For the GCBS 2022 in Berlin, the Mobile Ecosystem Forum’s Director of Programmes James Williams interviewed David Lotfi, CEO at Evina, about his 15 years of experience in the DCB market.
1. You are known in the ecosystem as the CEO and founder of Evina. Can you tell us more about yourself and how you came to start Evina?
I am a telecom engineer. At the very beginning of my career, I interned at a Parisian startup that sold services via DCB, stayed there for a while, worked my way up and soon became the CTO. In 2013, particularly pernicious fraud schemes started to appear on the market, which had a strong impact on our business. With my team at the time, I developed a dedicated anti-fraud solution. This project was a great success and soon several MNOs asked me if they could use my solution as they realized that only our DCB services didn’t generate any complaints. I was convinced that it needed to be developed further because cybersecurity had become a necessity to ensure longevity of the DCB payment world. I bought full ownership of the technology and founded Evina with those who had helped me make this disruptive technology a reality.
2. Carrier billing is a promising industry, but very often it develops under the radar of the start-up world and VCs. You have recently raised more than 20 million euros from an American VC. How did you get their attention?
Forward-thinking VCs understand the advantages that DCB has over other payment methods and that in a competitive environment, betting on DCB makes a lot of sense. DCB is a payment method that offers conversion rates up to 10 times higher than that of credit cards, allows seamless payment flows and ensures a particularly high level of user data protection.

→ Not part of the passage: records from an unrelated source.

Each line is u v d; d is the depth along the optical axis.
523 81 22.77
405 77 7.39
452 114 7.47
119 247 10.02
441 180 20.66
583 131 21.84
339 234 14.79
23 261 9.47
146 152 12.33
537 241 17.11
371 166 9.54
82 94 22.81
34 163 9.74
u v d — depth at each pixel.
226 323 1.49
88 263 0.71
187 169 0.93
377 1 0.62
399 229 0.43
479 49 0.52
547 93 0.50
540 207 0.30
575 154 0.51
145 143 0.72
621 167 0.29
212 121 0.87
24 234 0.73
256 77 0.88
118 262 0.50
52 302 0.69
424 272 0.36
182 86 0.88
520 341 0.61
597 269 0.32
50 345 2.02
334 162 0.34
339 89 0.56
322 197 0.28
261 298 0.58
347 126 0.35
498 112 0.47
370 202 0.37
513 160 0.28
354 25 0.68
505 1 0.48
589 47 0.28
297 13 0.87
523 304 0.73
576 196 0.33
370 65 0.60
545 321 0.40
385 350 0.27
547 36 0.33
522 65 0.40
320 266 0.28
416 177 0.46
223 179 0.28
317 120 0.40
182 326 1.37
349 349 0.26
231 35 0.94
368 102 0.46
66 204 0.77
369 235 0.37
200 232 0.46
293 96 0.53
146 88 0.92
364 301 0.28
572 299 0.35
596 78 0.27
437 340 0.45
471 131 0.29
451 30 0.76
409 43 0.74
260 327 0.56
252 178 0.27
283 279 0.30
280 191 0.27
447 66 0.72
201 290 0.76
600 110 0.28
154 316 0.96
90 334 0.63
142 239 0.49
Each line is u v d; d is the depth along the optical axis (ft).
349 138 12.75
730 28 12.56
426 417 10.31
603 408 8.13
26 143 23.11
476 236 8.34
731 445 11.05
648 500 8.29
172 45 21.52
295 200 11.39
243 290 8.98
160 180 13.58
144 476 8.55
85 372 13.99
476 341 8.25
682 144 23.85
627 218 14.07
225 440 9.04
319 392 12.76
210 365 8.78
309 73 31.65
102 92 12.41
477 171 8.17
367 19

The only missing piece in many parts of the world is cybersecurity though.
The first action that truly allows DCB to flourish in regions where DCB is booming is always cybersecurity. We are fortunate to have partnered with a fund that is perfectly aligned with our vision: DCB will become one of the main payment methods of the future and its extreme security will make this possible. This is a great sign for the whole ecosystem of a bright future.
3. You’ve now been working in the DCB industry for more than 15 years. What are the key changes in the industry you’ve seen over the years?
This experience allowed me to personally experience the first golden age of DCB and then the eruption of fraud. This era created a real movement of solidarity and collaboration between the players in the sector. We’ve seen operators join forces to create best practices and set up self-regulation systems for the sector through the creation of professional associations. We have seen the emergence of working groups on cybersecurity issues in the DCB etc. Whilst all this is a positive step, I believe this isn’t enough. A lot more needs to be done.
A real polarization of the sector between those players who are betting on DCB and its full security through both regulatory framework and technical means and those who rely on the regulatory framework alone has emerged. This is true at both the operator and country level. The operators who gain the most market share are those who invest and secure their payment methods by using state-of-the-art technology, and the countries where DCB is most successful are the countries where it is best protected.
4. Why have the regulatory efforts and the self-discipline of the industry players not been enough to stop the fraud?
Because we are talking about a technology area for which the law or best practice recommendations alone can only be expected to provide a partial solution. Fraud has become automated and cybercriminals have rapidly developed new forms of attacks, by hacking DCB using advanced malware. It’s therefore necessary to provide a technological solution capable of adapting continuously and enforcing regulations. This means significant and ongoing investments over a period of years to be able to identify new forms of fraud and to stop them in their tracks.
5. What is the real impact on players who are not fully aware of this technical fraud?
The most immediate impact is the limitation of the activity. Many players have simply limited their DCB activity and have implemented more restrictive rules concerning their partners or the use of technology. This limits the universality of DCB payments and makes them progressively less competitive. The worst thing is of course that the lengthening of payment flows, the introduction of One-Time Passwords, and other restrictions cannot stop fraud, but it does drastically limit the activity. In most cases, growth is limited and the company stagnates trying to cope with the fraud. In the long run, the main risk is to be forced into shutting down, at least temporarily, because of a major attack.
6. What are the players with the highest growth and profitability in DCB doing to succeed?
They work on these basic fundamentals: conversion rates, end-user satisfaction, latency, and the quality of the partners they work with.
The ideal for the consumer is to pay in one click on an optimized merchant site, and with complete peace of mind.
To achieve this ideal, the best players trust their partners to build the most optimal payment paths, they take full advantage of all DCB has to offer and attract partners that are particularly valued by the end user. To do this, they invest in the right technology solutions that allow them to trust their partners and control their business. And this is what a great cybersecurity solution can offer, capable of tracking the entire sales funnel, having total visibility of the flows and stopping cybercriminal attacks.
The future of DCB is bright and we’ve reached unprecedented levels of satisfaction with our customers. And this is just the beginning for our industry. Juniper Research estimates that the market will reach nearly $100 billion by 2026, with the most secure players capturing a majority share of that pie. And by protecting themselves, they will grow the DCB market well beyond that level.